Coordinate annotation records:
========================================================================
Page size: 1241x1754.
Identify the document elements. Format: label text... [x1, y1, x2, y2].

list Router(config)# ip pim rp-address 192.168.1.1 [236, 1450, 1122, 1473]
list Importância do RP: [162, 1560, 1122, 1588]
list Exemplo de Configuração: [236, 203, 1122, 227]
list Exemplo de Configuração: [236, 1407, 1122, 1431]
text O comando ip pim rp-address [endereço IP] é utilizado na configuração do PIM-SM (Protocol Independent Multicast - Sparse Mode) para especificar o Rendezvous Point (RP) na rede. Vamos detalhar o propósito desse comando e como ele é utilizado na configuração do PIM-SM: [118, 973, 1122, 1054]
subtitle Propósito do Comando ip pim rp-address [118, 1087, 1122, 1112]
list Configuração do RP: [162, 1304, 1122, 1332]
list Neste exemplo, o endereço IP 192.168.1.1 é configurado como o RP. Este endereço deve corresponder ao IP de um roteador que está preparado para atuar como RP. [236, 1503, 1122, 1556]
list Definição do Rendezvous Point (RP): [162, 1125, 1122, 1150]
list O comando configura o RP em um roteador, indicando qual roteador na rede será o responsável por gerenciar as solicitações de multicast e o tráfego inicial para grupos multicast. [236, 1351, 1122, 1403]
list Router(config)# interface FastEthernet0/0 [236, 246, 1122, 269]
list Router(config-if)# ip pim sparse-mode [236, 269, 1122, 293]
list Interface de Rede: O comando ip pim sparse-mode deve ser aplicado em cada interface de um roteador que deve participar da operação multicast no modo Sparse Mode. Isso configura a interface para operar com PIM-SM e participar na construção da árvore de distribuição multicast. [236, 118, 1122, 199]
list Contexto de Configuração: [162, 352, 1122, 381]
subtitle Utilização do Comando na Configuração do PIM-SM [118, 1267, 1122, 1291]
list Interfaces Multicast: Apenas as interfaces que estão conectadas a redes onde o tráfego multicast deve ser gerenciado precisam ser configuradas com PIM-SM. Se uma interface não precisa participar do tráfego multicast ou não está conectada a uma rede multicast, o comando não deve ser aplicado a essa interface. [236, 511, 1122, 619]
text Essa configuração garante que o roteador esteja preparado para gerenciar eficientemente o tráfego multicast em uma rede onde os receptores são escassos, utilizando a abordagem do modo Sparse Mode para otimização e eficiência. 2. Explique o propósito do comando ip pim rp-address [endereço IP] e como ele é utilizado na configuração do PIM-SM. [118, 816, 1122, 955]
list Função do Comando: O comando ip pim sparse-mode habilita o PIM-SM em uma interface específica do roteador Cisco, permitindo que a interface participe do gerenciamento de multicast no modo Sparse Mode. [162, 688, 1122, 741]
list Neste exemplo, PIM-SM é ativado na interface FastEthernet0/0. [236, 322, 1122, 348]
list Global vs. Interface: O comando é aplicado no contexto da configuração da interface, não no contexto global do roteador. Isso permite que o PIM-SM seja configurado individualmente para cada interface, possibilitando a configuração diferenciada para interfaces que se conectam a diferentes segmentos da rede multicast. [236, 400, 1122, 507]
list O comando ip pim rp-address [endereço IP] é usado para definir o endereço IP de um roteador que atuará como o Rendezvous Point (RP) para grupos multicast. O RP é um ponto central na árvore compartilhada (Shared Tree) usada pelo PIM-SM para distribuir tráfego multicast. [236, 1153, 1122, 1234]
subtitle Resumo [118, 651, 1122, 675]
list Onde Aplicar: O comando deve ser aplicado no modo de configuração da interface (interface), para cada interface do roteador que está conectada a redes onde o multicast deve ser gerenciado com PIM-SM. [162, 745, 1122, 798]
========================================================================
Rewrite the full listing with every "Rendezvous Point" changed to "Ponto de Encontro" and nothing else altered.

Page size: 1241x1754.
Identify the document elements. Format: label text... [x1, y1, x2, y2].

list Router(config)# ip pim rp-address 192.168.1.1 [236, 1450, 1122, 1473]
list Importância do RP: [162, 1560, 1122, 1588]
list Exemplo de Configuração: [236, 203, 1122, 227]
list Exemplo de Configuração: [236, 1407, 1122, 1431]
text O comando ip pim rp-address [endereço IP] é utilizado na configuração do PIM-SM (Protocol Independent Multicast - Sparse Mode) para especificar o Ponto de Encontro (RP) na rede. Vamos detalhar o propósito desse comando e como ele é utilizado na configuração do PIM-SM: [118, 973, 1122, 1054]
subtitle Propósito do Comando ip pim rp-address [118, 1087, 1122, 1112]
list Configuração do RP: [162, 1304, 1122, 1332]
list Neste exemplo, o endereço IP 192.168.1.1 é configurado como o RP. Este endereço deve corresponder ao IP de um roteador que está preparado para atuar como RP. [236, 1503, 1122, 1556]
list Definição do Ponto de Encontro (RP): [162, 1125, 1122, 1150]
list O comando configura o RP em um roteador, indicando qual roteador na rede será o responsável por gerenciar as solicitações de multicast e o tráfego inicial para grupos multicast. [236, 1351, 1122, 1403]
list Router(config)# interface FastEthernet0/0 [236, 246, 1122, 269]
list Router(config-if)# ip pim sparse-mode [236, 269, 1122, 293]
list Interface de Rede: O comando ip pim sparse-mode deve ser aplicado em cada interface de um roteador que deve participar da operação multicast no modo Sparse Mode. Isso configura a interface para operar com PIM-SM e participar na construção da árvore de distribuição multicast. [236, 118, 1122, 199]
list Contexto de Configuração: [162, 352, 1122, 381]
subtitle Utilização do Comando na Configuração do PIM-SM [118, 1267, 1122, 1291]
list Interfaces Multicast: Apenas as interfaces que estão conectadas a redes onde o tráfego multicast deve ser gerenciado precisam ser configuradas com PIM-SM. Se uma interface não precisa participar do tráfego multicast ou não está conectada a uma rede multicast, o comando não deve ser aplicado a essa interface. [236, 511, 1122, 619]
text Essa configuração garante que o roteador esteja preparado para gerenciar eficientemente o tráfego multicast em uma rede onde os receptores são escassos, utilizando a abordagem do modo Sparse Mode para otimização e eficiência. 2. Explique o propósito do comando ip pim rp-address [endereço IP] e como ele é utilizado na configuração do PIM-SM. [118, 816, 1122, 955]
list Função do Comando: O comando ip pim sparse-mode habilita o PIM-SM em uma interface específica do roteador Cisco, permitindo que a interface participe do gerenciamento de multicast no modo Sparse Mode. [162, 688, 1122, 741]
list Neste exemplo, PIM-SM é ativado na interface FastEthernet0/0. [236, 322, 1122, 348]
list Global vs. Interface: O comando é aplicado no contexto da configuração da interface, não no contexto global do roteador. Isso permite que o PIM-SM seja configurado individualmente para cada interface, possibilitando a configuração diferenciada para interfaces que se conectam a diferentes segmentos da rede multicast. [236, 400, 1122, 507]
list O comando ip pim rp-address [endereço IP] é usado para definir o endereço IP de um roteador que atuará como o Ponto de Encontro (RP) para grupos multicast. O RP é um ponto central na árvore compartilhada (Shared Tree) usada pelo PIM-SM para distribuir tráfego multicast. [236, 1153, 1122, 1234]
subtitle Resumo [118, 651, 1122, 675]
list Onde Aplicar: O comando deve ser aplicado no modo de configuração da interface (interface), para cada interface do roteador que está conectada a redes onde o multicast deve ser gerenciado com PIM-SM. [162, 745, 1122, 798]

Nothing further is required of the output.